Especialistas em avaliação e monitoramento de programas sociais, escreveram uma série de cadernos que ensinam em linguagem simples sobre um assunto complexo


Dez perguntas para
Thereza Penna Firme e Vathsala Stone

Thereza Penna Firme é brasileira, professora, pesquisadora e psicóloga. Mestre e doutora pela Universidade Stanford (EUA), tem quarenta anos de experiência nacional e internacional como consultora e conferencista sobre o tema avaliação. Em 2018, foi eleita Educador do Ano pela Academia Brasileira de Educação. Aposentada da UFRJ (Universidade Federal do Rio de Janeiro), atua como coordenadora do Centro de Avaliação da Fundação Cesgranrio.

Vathsala lyengar Stone é indiana, professora e pesquisadora com formação em ciências físicas e educação. Mestre e doutora em metodologia de pesquisa e avaliação educacional (Universidade Estadual da Flórida, EUA), atuou por dezessete anos em instituições brasileiras e conta com quarenta anos de experiência em avaliação e tecnologia educacional. Aposentada da Universidade de Nova York, é diretora de pesquisa de um programa para pessoas com deficiência, no Centro de Tecnologia Assistiva.

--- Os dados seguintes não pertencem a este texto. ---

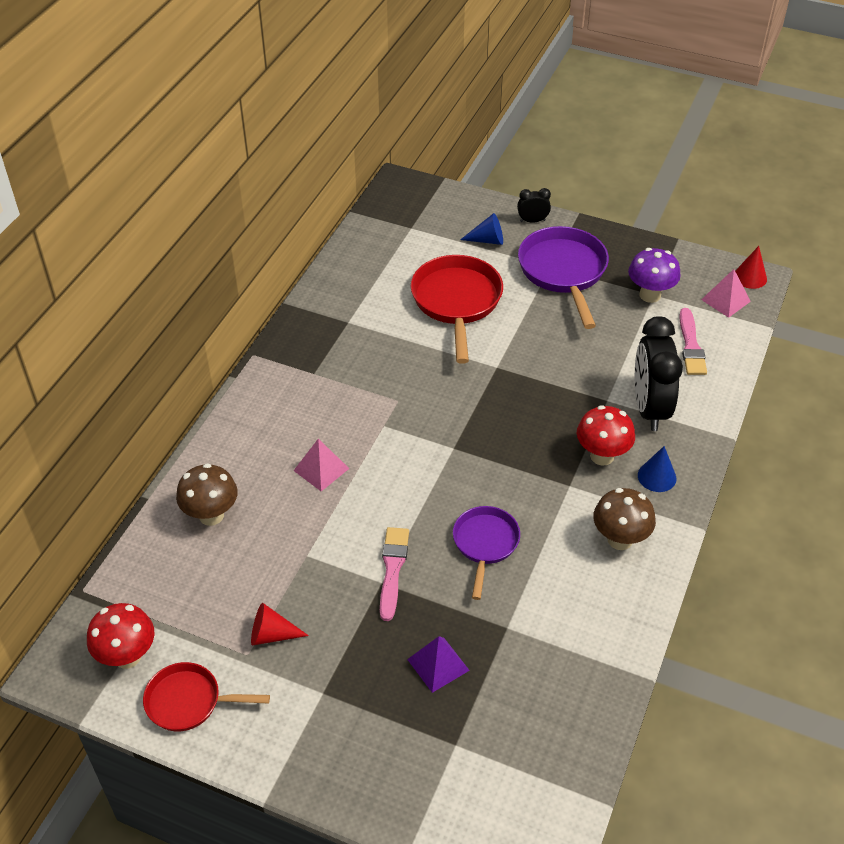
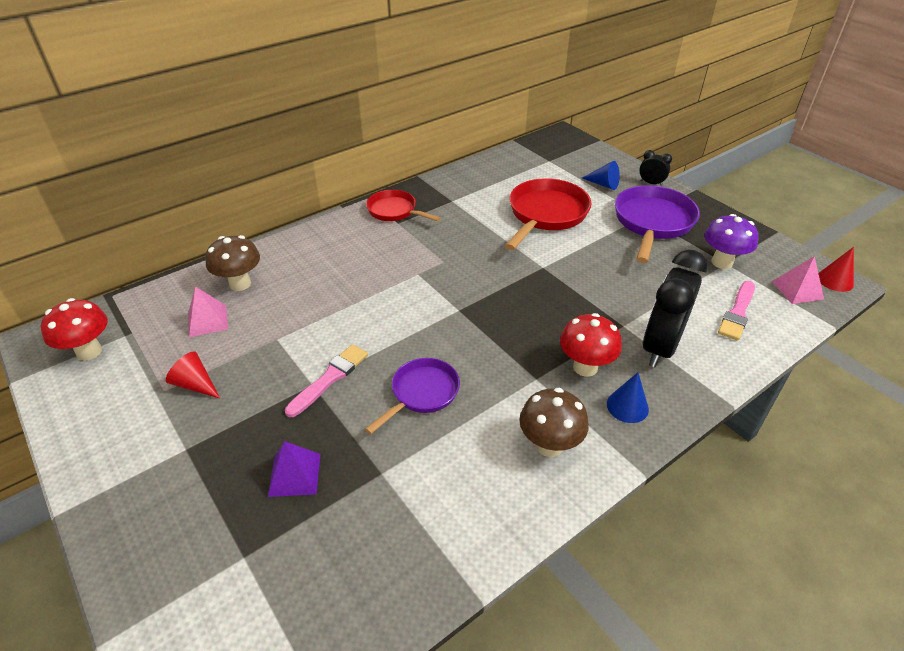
camera: 30 degrees right, 5 degrees down
red pan [143,662,270,732] -> red pan moved to [366,190,441,221]
pink pyramid [293,439,349,491] -> pink pyramid moved to [188,287,228,337]

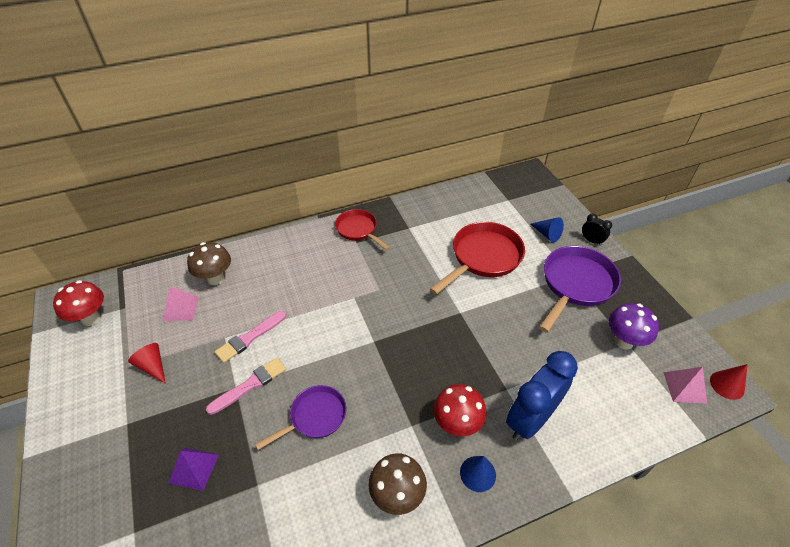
camera: 15 degrees right, 5 degrees up
black clock [643,250,708,367] -> blue clock [506,351,578,440]
pink brush [718,281,755,341] -> pink brush moved to [215,311,286,363]

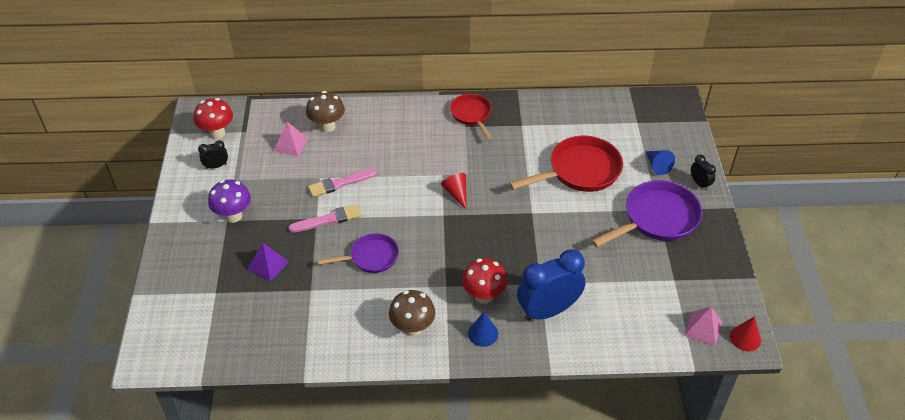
camera: 20 degrees right, 0 degrees up
red cone [128,343,166,384] -> red cone moved to [441,173,466,209]
purple mushroom [609,303,659,350] -> purple mushroom moved to [208,180,251,223]
none -> black clock [198,140,228,169]

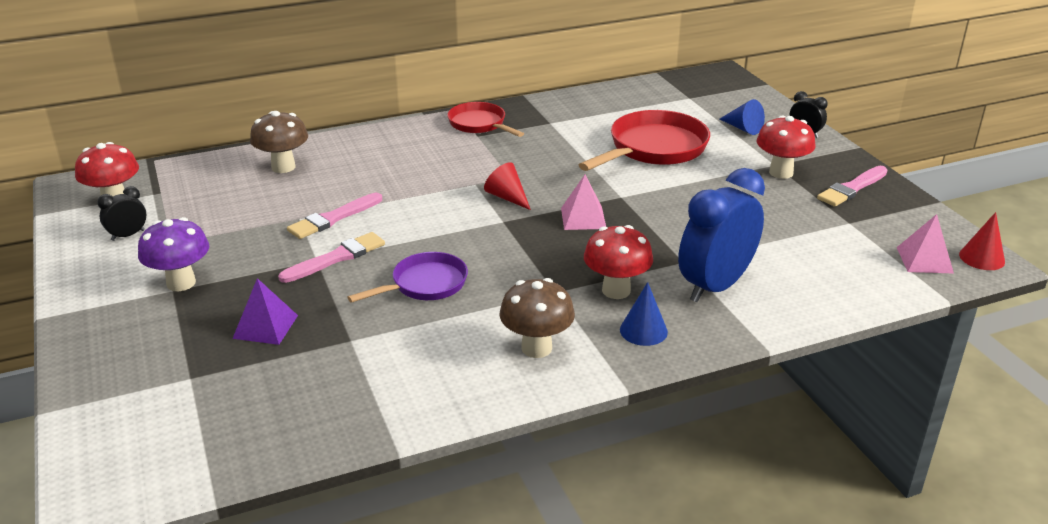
camera: 20 degrees left, 15 degrees down
pink pyramid [274,122,308,157] -> pink pyramid moved to [561,175,606,230]
purple pan [591,180,703,247] -> red mushroom [756,116,816,179]
none -> pink brush [817,166,888,207]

Thereza e Vathsala: proposta prática para tornar mais acessível e bem-vinda a avaliação de programas socioeducacionais. Fotos: Ana Maria Andrade e Herrmann Studio

Por Maggi Krause, Rede Galápagos, São Paulo

“A avaliação é uma amiga, uma companheira dos profissionais, uma parceira para quem tem esse compromisso com justiça social”, destaca Thereza Penna Firme ao lançar a série de oito cadernos “Avaliação de Programas Socioeducacionais: como enfocar e pôr em prática — uma alternativa naturalística” publicada pelo Itaú Social. O conteúdo considera os direitos e o atendimento a crianças e adolescentes e pode ser aplicado em qualquer programa socioeducacional preocupado com a formação de indivíduos. A obra explica o conceito da avaliação, como planejar e colocar em prática as atividades de campo e ensina como avaliar seus resultados. Tem autoria de três pioneiros na área: além de Thereza, a indiana Vathsala lyengar Stone e o salvadorenho Juan Antonio Tijiboy, falecido em 2013. 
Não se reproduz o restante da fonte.